You know emojis have gotten out of hand when they have their own movie. The critically planned flick certainly did nothing to stem the tide of smiley faces across digital screens everywhere—so how about yours?
Some believe they have no place at all in workplace emails—that you can’t possibly expect to be perceived as a professional if you’re adding little yellow heads, lightning bolts or confetti imagery to a message. In their view, emojis are simply childish and startlingly informal.
Others are looking at the future and seeing language and communication as fluid concepts. After all, if you were to read a letter from 200 years ago, you’d likely be amused at how absurdly formal it seems. Language and its uses change, and perhaps emojis are simply part of that evolution.
There is also an argument to be made that in some circumstances, emojis have a practical application that text cannot quite match. Adding a smiley at the end of an email conveys a subtle message that you are a happy person, and work is a happy place. It can be helpful in establishing a quick connection with a new person that might otherwise come more slowly and hesitantly. When we see a smiley face, we often think someone simply likes us.

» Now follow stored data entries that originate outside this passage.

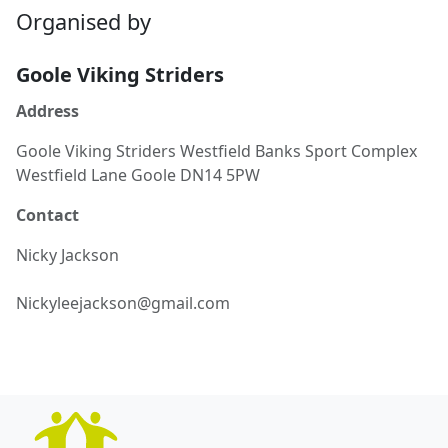
Organised by
Goole Viking Striders
Address
Goole Viking Striders Westfield Banks Sport Complex
Westfield Lane Goole DN14 5PW
Contact
Nicky
Jackson
Nickyleejackson@gmail.com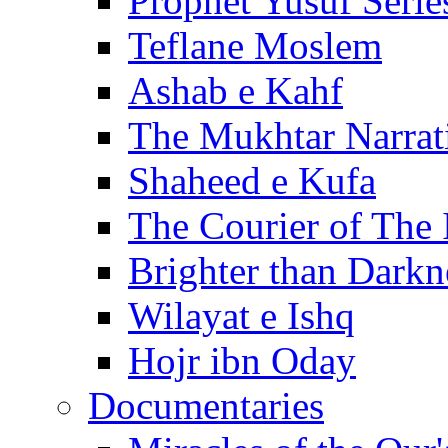
Prophet Yusuf Serie
Teflane Moslem
Ashab e Kahf
The Mukhtar Narrat
Shaheed e Kufa
The Courier of The
Brighter than Darkn
Wilayat e Ishq
Hojr ibn Oday
Documentaries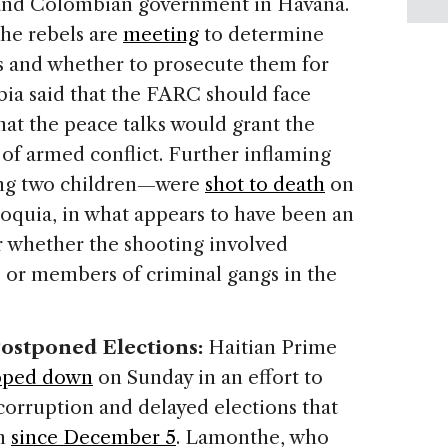
 and Colombian government in Havana.
he rebels are
meeting
to determine
 and whether to prosecute them for
bia said that the FARC should face
hat the peace talks would grant the
 of armed conflict. Further inflaming
ing two children—were
shot to death
on
ioquia, in what appears to have been an
ar whether the shooting involved
or members of criminal gangs in the
Postponed Elections:
Haitian Prime
pped down
on Sunday in an effort to
corruption and delayed elections that
on
since December 5
. Lamonthe, who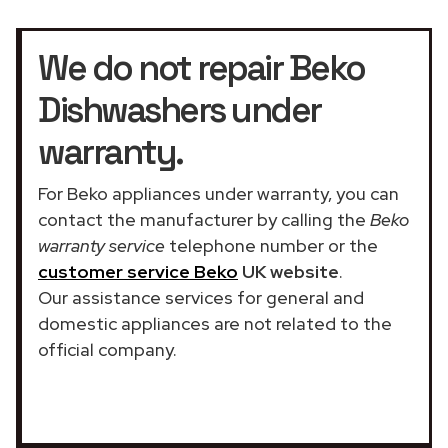
We do not repair Beko
Dishwashers under
warranty.
For Beko appliances under warranty, you can
contact the manufacturer by calling the
Beko
warranty service
telephone number or the
customer service Beko
UK website
.
Our assistance services for general and
domestic appliances are not related to the
official company.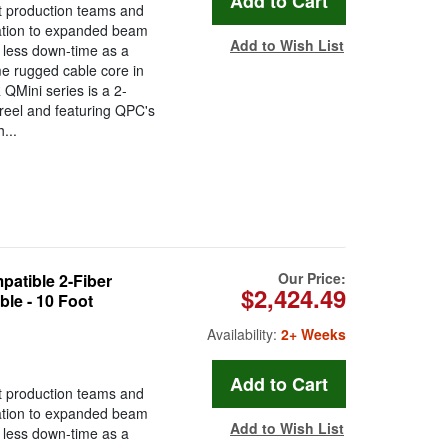
t production teams and
ration to expanded beam
Add to Wish List
less down-time as a
ame rugged cable core in
QMini series is a 2-
 reel and featuring QPC's
...
Our Price:
tible 2-Fiber
$2,424.49
le - 10 Foot
Availability:
2+ Weeks
t production teams and
ration to expanded beam
Add to Wish List
less down-time as a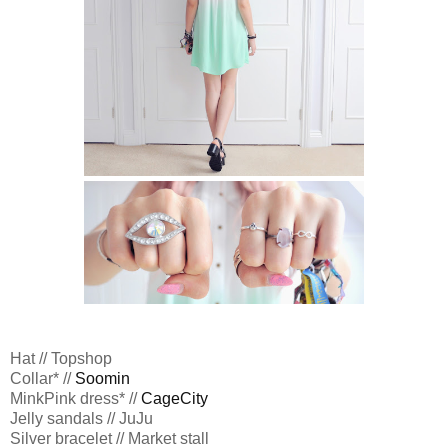
Hat // Topshop
Collar* //
Soomin
MinkPink dress* //
CageCity
Jelly sandals // JuJu
Silver bracelet // Market stall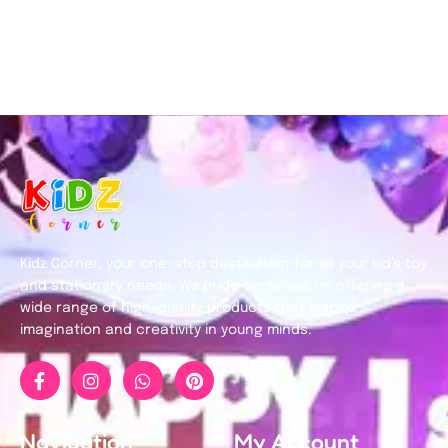
Kidz Corner, your one-stop destination for all your kid’s toy
and stationary needs. We pride ourselves on offering a
wide range of high-quality products that inspire
imagination and creativity in young minds.
Navigation
My Account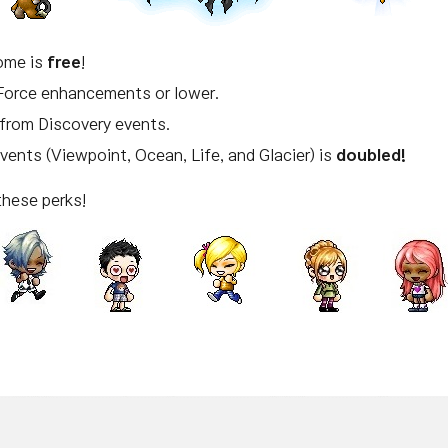
ome is
free
!
Force enhancements or lower.
from Discovery events.
Events (Viewpoint, Ocean, Life, and Glacier) is
doubled!
these perks!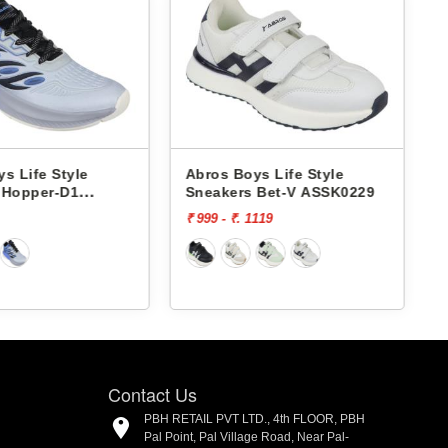
s Life Style
Abros Boys Life Style
 Hopper-D1
Sneakers Bet-V ASSK0229
1
₹ 999 - ₹. 1119
₹
Contact Us
PBH RETAIL PVT LTD., 4th FLOOR, PBH
Pal Point, Pal Village Road, Near Pal-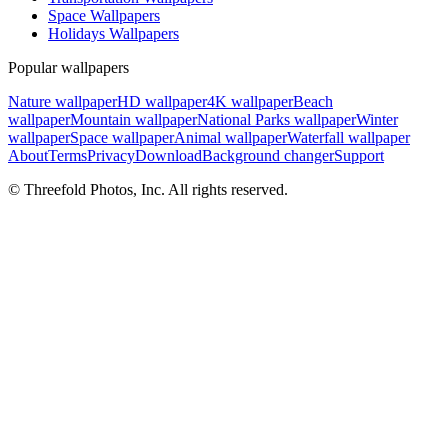
Space Wallpapers
Holidays Wallpapers
Popular wallpapers
Nature wallpaper
HD wallpaper
4K wallpaper
Beach
wallpaper
Mountain wallpaper
National Parks wallpaper
Winter
wallpaper
Space wallpaper
Animal wallpaper
Waterfall wallpaper
About
Terms
Privacy
Download
Background changer
Support
© Threefold Photos, Inc. All rights reserved.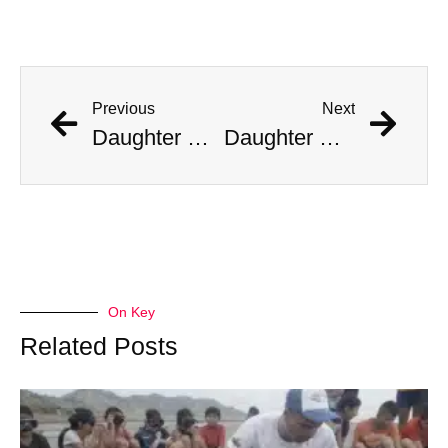
Previous
Next
Daughter Of Woman Killed By 14-Foot Florida Alligator Claims Mom Didn’t Taunt The Beast
Daughter Of Woman Killed By 14-Foot Florida Alligator Claims Mom Didn’t Taunt The Beast
On Key
Related Posts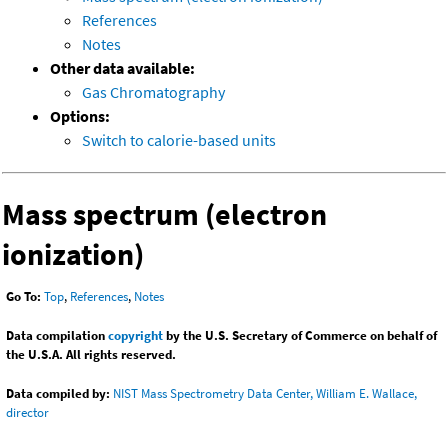
References
Notes
Other data available:
Gas Chromatography
Options:
Switch to calorie-based units
Mass spectrum (electron
ionization)
Go To:
Top
,
References
,
Notes
Data compilation
copyright
by the U.S. Secretary of Commerce on behalf of
the U.S.A. All rights reserved.
Data compiled by:
NIST Mass Spectrometry Data Center, William E. Wallace,
director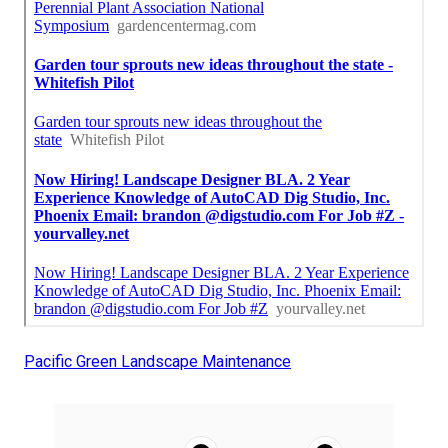
Pacific Green Landscape Maintenance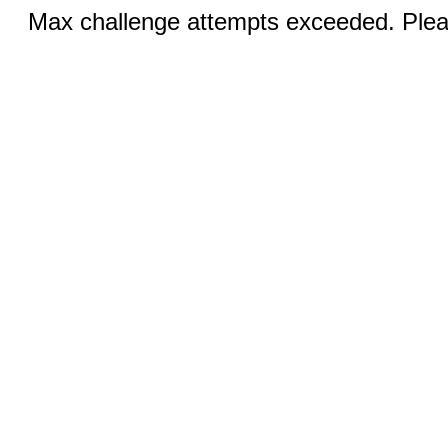
Max challenge attempts exceeded. Pleas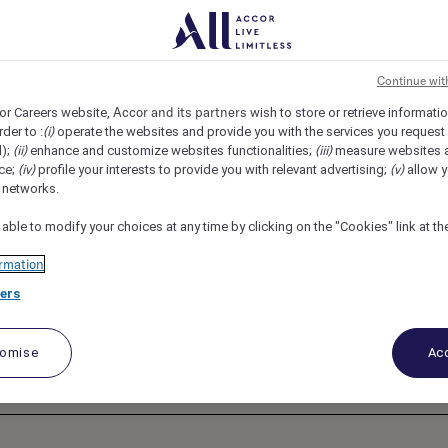
H, Makkah, Saudi Arabia
REF110316H
, Digital &
Continue wit
Accor and its partners
or Careers website,
wish to store or retrieve informati
(i)
rder to :
operate the websites and provide you with the services you request
fitel Jabal Omar
(ii)
(iii)
d);
enhance and customize websites functionalities;
measure websites 
(iv)
(v)
ce;
profile your interests to provide you with relevant advertising;
allow y
l networks.
 able to modify your choices at any time by clicking on the "Cookies" link at t
rmation
ers
tomise
Acc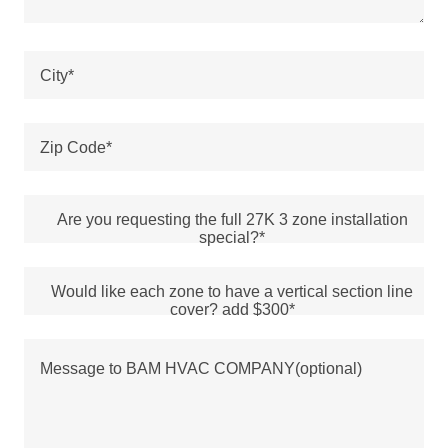
City*
Zip Code*
Are you requesting the full 27K 3 zone installation
special?*
Would like each zone to have a vertical section line
cover? add $300*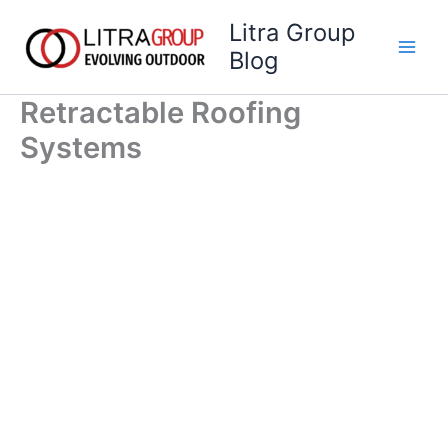
Skip
Litra Group
to
Blog
content
Retractable Roofing
Systems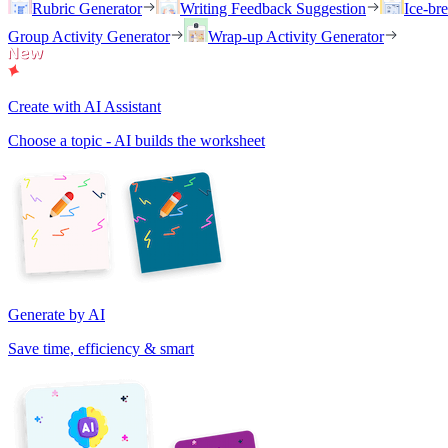
Rubric Generator
Writing Feedback Suggestion
Ice-br
Group Activity Generator
Wrap-up Activity Generator
Create with AI Assistant
Choose a topic - AI builds the worksheet
Generate by AI
Save time, efficiency & smart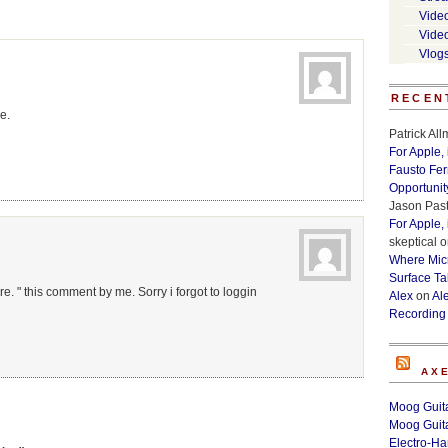
Vide
Vide
Vlog
RECEN
e.
Patrick Al
For Apple,
Fausto Fe
Opportunit
Jason Past
For Apple,
skeptical
o
Where Micr
Surface Ta
re. " this comment by me. Sorry i forgot to loggin
Alex
on
Al
Recording
AX
Moog Guita
Moog Guita
Electro-H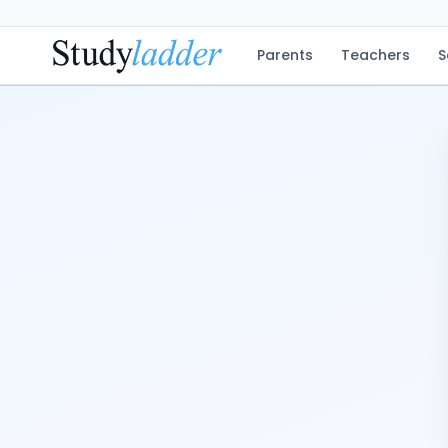
Parents
Teachers
S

What is the real difference between offering a smiley face and typing “Have a great weekend!” at the end of your email? Both are throwaway methods of adding a human touch to a message. Why is one considered professional and the other not? Perhaps the answer lies in the visual: We tend to associate a smiley face with childlike things.
No matter which side of the emoji debate you come down on, it’s still best not to use them with a boss or with those in the working world whose perception of you is not yet absolutely clear. At this point in the era of the emoji, it’s a much safer bet to stick to good old-fashioned words until you and your recipient know that you’re a true pro.